Bandarlampung (ANTARA) - Otoritas Jasa Keuangan (OJK) Lampung meminta masyarakat setempat mencermati legalitas dan kelayakan suatu usaha sebelum melakukan peminjaman secara online.

"Kami terus mengedukasi masyarakat terkait maraknya peminjaman online, terutama cara mengidentifikasi pinjol yang diawasi oleh OJK dengan mengecek faktor legalitas dan kelogisan," kata Kepala OJK Lampung Bambang Hermanto, di Bandarlampung, Selasa.

Ia mengatakan pinjol ilegal bisa diidentifikasi dengan ada kasus penalti dan denda yang tinggi, tidak menyediakan layanan pengaduan, serta melakukan penagihan secara kasar.

"Hal tersebut tak dibolehkan ada pada usaha pinjol yang diawasi oleh OJK," katanya. 

"Kemudian, masyarakat pun harus menyadari bahwa tidak boleh mengakses atau mengunggah aplikasi suatu pinjol yang memperbolehkan di luar tiga hal ini, yakni akses kamera, microphone dan lokasi," kata dia.

Ia menegaskan bahwa apabila ada aplikasi yang meminta akses kontak dan galeri foto maka dapat dipastikan usaha pinjol tersebut adalah ilegal.

"Untuk mengatasi ini, kami juga sudah bekerja sama dengan pihak kepolisian. Jadi kalau ada penagih pinjol berkata kasar, bisa lapor ke OJK atau pihak kepolisian untuk bersama-sama memberantasnya," kata dia.

Pada sisi lain, ia pun meminta masyarakat untuk memiliki dan meningkatkan kemampuan perencanaan keuangan yang menjadi salah satu kunci keberhasilan literasi dan inklusi keuangan di Indonesia.

"Dalam perencanaan keuangan, jangan berperilaku konsumtif dengan bisa membedakan keinginan dan kebutuhan," kata dia.

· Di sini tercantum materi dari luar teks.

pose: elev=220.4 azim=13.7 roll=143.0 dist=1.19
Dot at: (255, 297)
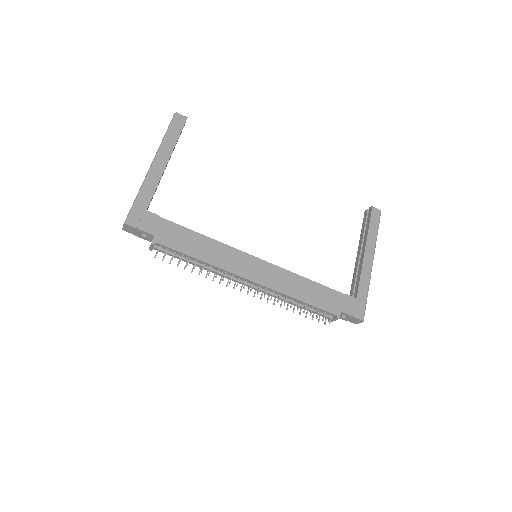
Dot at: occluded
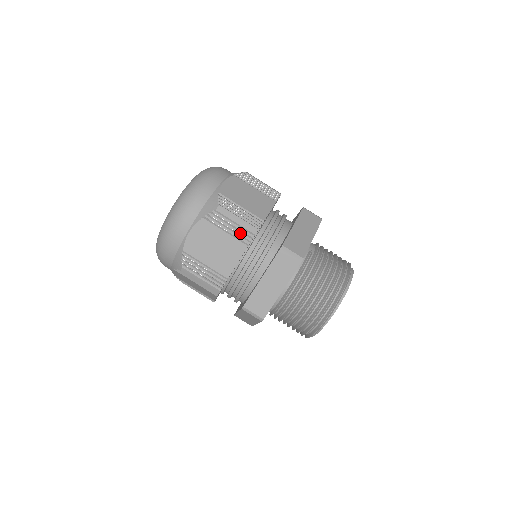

Menurut dia, perlu dilakukan pemilahan terhadap penerimaan yang didapat dengan membagi ke beberapa kebutuhan, seperti menabung 20 persen, kegiatan sosial 10 persen, membayar utang 30 persen, dan sisanya untuk konsumsi sehari-hari.

"Kalau bisa memilah penggunaan dari pendapatan, diharapkan rumah tangga bisa lebih sejahtera, pendidikan anak terjamin, begitu pula kesehatannya. Yang paling penting adalah ketika semua masyarakat sudah paham perencanaan keuangan, literasi dan inklusi keuangan pun akan meningkat," kata dia.